**OBJECTIVE:** Every line of the material below should be repeated exactly.

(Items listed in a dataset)
···
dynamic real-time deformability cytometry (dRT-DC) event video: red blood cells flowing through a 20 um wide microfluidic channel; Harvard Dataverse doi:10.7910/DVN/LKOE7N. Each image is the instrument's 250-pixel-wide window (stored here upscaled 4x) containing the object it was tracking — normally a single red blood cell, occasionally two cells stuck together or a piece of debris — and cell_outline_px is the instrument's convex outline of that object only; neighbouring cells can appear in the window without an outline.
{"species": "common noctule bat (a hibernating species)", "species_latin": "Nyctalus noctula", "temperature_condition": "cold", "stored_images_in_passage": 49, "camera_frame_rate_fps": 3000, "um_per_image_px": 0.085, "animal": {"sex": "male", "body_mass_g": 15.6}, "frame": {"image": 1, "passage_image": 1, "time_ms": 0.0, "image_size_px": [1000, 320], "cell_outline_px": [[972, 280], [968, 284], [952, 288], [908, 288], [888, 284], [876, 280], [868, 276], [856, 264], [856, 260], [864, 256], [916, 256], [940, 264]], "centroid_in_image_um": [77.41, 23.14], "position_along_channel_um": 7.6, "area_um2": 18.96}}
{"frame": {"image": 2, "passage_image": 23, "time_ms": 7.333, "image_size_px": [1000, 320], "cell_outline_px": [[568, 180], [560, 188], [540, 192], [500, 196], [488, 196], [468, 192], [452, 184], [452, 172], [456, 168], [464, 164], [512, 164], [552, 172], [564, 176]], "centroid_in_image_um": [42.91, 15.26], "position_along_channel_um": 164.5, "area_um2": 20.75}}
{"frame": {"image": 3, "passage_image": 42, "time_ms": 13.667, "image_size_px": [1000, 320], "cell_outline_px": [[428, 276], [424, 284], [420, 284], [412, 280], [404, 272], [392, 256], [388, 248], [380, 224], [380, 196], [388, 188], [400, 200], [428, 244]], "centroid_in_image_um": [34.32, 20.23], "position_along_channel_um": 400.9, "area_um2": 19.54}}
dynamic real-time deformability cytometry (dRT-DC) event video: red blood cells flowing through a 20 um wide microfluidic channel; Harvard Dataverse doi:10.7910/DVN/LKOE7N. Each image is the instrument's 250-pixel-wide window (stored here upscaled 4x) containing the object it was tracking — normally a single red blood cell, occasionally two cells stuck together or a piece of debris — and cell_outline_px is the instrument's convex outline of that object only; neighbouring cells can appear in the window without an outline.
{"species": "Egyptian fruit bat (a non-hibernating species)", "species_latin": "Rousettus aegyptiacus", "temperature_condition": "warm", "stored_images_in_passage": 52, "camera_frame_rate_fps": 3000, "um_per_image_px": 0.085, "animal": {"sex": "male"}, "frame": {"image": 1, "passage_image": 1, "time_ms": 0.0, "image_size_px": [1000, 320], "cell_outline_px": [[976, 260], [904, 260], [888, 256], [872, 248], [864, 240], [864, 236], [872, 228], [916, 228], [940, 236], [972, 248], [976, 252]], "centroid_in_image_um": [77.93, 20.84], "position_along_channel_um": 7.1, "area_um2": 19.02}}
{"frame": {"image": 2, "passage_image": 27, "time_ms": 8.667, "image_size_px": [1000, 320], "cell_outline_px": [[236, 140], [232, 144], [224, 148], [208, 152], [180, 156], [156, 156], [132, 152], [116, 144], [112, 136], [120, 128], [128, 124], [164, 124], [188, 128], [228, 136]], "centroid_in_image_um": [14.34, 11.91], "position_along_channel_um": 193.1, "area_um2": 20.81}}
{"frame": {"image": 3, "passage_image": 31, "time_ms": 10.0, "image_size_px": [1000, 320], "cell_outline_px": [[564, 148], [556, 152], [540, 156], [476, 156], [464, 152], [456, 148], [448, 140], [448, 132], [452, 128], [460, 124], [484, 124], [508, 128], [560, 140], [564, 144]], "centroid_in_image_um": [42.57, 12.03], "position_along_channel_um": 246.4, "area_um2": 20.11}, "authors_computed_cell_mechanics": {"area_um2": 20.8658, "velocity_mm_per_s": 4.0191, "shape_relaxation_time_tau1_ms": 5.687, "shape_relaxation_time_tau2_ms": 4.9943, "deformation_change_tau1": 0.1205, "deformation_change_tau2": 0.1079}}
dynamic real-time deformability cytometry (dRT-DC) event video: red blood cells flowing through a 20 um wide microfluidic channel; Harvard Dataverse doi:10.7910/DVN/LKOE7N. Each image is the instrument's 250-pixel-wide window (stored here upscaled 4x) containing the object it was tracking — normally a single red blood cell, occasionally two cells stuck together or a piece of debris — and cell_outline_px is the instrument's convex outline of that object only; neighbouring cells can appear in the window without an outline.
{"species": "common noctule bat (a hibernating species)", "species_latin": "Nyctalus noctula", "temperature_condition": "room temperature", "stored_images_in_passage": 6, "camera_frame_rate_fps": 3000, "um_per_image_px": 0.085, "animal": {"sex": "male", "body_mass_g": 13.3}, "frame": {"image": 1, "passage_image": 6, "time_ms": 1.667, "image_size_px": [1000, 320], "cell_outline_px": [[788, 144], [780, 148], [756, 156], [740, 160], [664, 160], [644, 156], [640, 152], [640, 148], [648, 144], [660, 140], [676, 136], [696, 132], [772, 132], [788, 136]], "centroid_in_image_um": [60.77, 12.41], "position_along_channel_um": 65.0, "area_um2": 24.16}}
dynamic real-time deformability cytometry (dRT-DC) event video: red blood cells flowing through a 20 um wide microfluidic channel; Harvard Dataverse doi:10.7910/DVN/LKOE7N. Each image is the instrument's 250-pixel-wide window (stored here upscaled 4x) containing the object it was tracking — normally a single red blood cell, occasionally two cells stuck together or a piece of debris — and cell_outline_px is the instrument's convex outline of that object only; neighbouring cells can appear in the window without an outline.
···
**TASK RESULT:**
dynamic real-time deformability cytometry (dRT-DC) event video: red blood cells flowing through a 20 um wide microfluidic channel; Harvard Dataverse doi:10.7910/DVN/LKOE7N. Each image is the instrument's 250-pixel-wide window (stored here upscaled 4x) containing the object it was tracking — normally a single red blood cell, occasionally two cells stuck together or a piece of debris — and cell_outline_px is the instrument's convex outline of that object only; neighbouring cells can appear in the window without an outline.
{"species": "common noctule bat (a hibernating species)", "species_latin": "Nyctalus noctula", "temperature_condition": "cold", "stored_images_in_passage": 49, "camera_frame_rate_fps": 3000, "um_per_image_px": 0.085, "animal": {"sex": "male", "body_mass_g": 15.6}, "frame": {"image": 1, "passage_image": 1, "time_ms": 0.0, "image_size_px": [1000, 320], "cell_outline_px": [[972, 280], [968, 284], [952, 288], [908, 288], [888, 284], [876, 280], [868, 276], [856, 264], [856, 260], [864, 256], [916, 256], [940, 264]], "centroid_in_image_um": [77.41, 23.14], "position_along_channel_um": 7.6, "area_um2": 18.96}}
{"frame": {"image": 2, "passage_image": 23, "time_ms": 7.333, "image_size_px": [1000, 320], "cell_outline_px": [[568, 180], [560, 188], [540, 192], [500, 196], [488, 196], [468, 192], [452, 184], [452, 172], [456, 168], [464, 164], [512, 164], [552, 172], [564, 176]], "centroid_in_image_um": [42.91, 15.26], "position_along_channel_um": 164.5, "area_um2": 20.75}}
{"frame": {"image": 3, "passage_image": 42, "time_ms": 13.667, "image_size_px": [1000, 320], "cell_outline_px": [[428, 276], [424, 284], [420, 284], [412, 280], [404, 272], [392, 256], [388, 248], [380, 224], [380, 196], [388, 188], [400, 200], [428, 244]], "centroid_in_image_um": [34.32, 20.23], "position_along_channel_um": 400.9, "area_um2": 19.54}}
dynamic real-time deformability cytometry (dRT-DC) event video: red blood cells flowing through a 20 um wide microfluidic channel; Harvard Dataverse doi:10.7910/DVN/LKOE7N. Each image is the instrument's 250-pixel-wide window (stored here upscaled 4x) containing the object it was tracking — normally a single red blood cell, occasionally two cells stuck together or a piece of debris — and cell_outline_px is the instrument's convex outline of that object only; neighbouring cells can appear in the window without an outline.
{"species": "Egyptian fruit bat (a non-hibernating species)", "species_latin": "Rousettus aegyptiacus", "temperature_condition": "warm", "stored_images_in_passage": 52, "camera_frame_rate_fps": 3000, "um_per_image_px": 0.085, "animal": {"sex": "male"}, "frame": {"image": 1, "passage_image": 1, "time_ms": 0.0, "image_size_px": [1000, 320], "cell_outline_px": [[976, 260], [904, 260], [888, 256], [872, 248], [864, 240], [864, 236], [872, 228], [916, 228], [940, 236], [972, 248], [976, 252]], "centroid_in_image_um": [77.93, 20.84], "position_along_channel_um": 7.1, "area_um2": 19.02}}
{"frame": {"image": 2, "passage_image": 27, "time_ms": 8.667, "image_size_px": [1000, 320], "cell_outline_px": [[236, 140], [232, 144], [224, 148], [208, 152], [180, 156], [156, 156], [132, 152], [116, 144], [112, 136], [120, 128], [128, 124], [164, 124], [188, 128], [228, 136]], "centroid_in_image_um": [14.34, 11.91], "position_along_channel_um": 193.1, "area_um2": 20.81}}
{"frame": {"image": 3, "passage_image": 31, "time_ms": 10.0, "image_size_px": [1000, 320], "cell_outline_px": [[564, 148], [556, 152], [540, 156], [476, 156], [464, 152], [456, 148], [448, 140], [448, 132], [452, 128], [460, 124], [484, 124], [508, 128], [560, 140], [564, 144]], "centroid_in_image_um": [42.57, 12.03], "position_along_channel_um": 246.4, "area_um2": 20.11}, "authors_computed_cell_mechanics": {"area_um2": 20.8658, "velocity_mm_per_s": 4.0191, "shape_relaxation_time_tau1_ms": 5.687, "shape_relaxation_time_tau2_ms": 4.9943, "deformation_change_tau1": 0.1205, "deformation_change_tau2": 0.1079}}
dynamic real-time deformability cytometry (dRT-DC) event video: red blood cells flowing through a 20 um wide microfluidic channel; Harvard Dataverse doi:10.7910/DVN/LKOE7N. Each image is the instrument's 250-pixel-wide window (stored here upscaled 4x) containing the object it was tracking — normally a single red blood cell, occasionally two cells stuck together or a piece of debris — and cell_outline_px is the instrument's convex outline of that object only; neighbouring cells can appear in the window without an outline.
{"species": "common noctule bat (a hibernating species)", "species_latin": "Nyctalus noctula", "temperature_condition": "room temperature", "stored_images_in_passage": 6, "camera_frame_rate_fps": 3000, "um_per_image_px": 0.085, "animal": {"sex": "male", "body_mass_g": 13.3}, "frame": {"image": 1, "passage_image": 6, "time_ms": 1.667, "image_size_px": [1000, 320], "cell_outline_px": [[788, 144], [780, 148], [756, 156], [740, 160], [664, 160], [644, 156], [640, 152], [640, 148], [648, 144], [660, 140], [676, 136], [696, 132], [772, 132], [788, 136]], "centroid_in_image_um": [60.77, 12.41], "position_along_channel_um": 65.0, "area_um2": 24.16}}
dynamic real-time deformability cytometry (dRT-DC) event video: red blood cells flowing through a 20 um wide microfluidic channel; Harvard Dataverse doi:10.7910/DVN/LKOE7N. Each image is the instrument's 250-pixel-wide window (stored here upscaled 4x) containing the object it was tracking — normally a single red blood cell, occasionally two cells stuck together or a piece of debris — and cell_outline_px is the instrument's convex outline of that object only; neighbouring cells can appear in the window without an outline.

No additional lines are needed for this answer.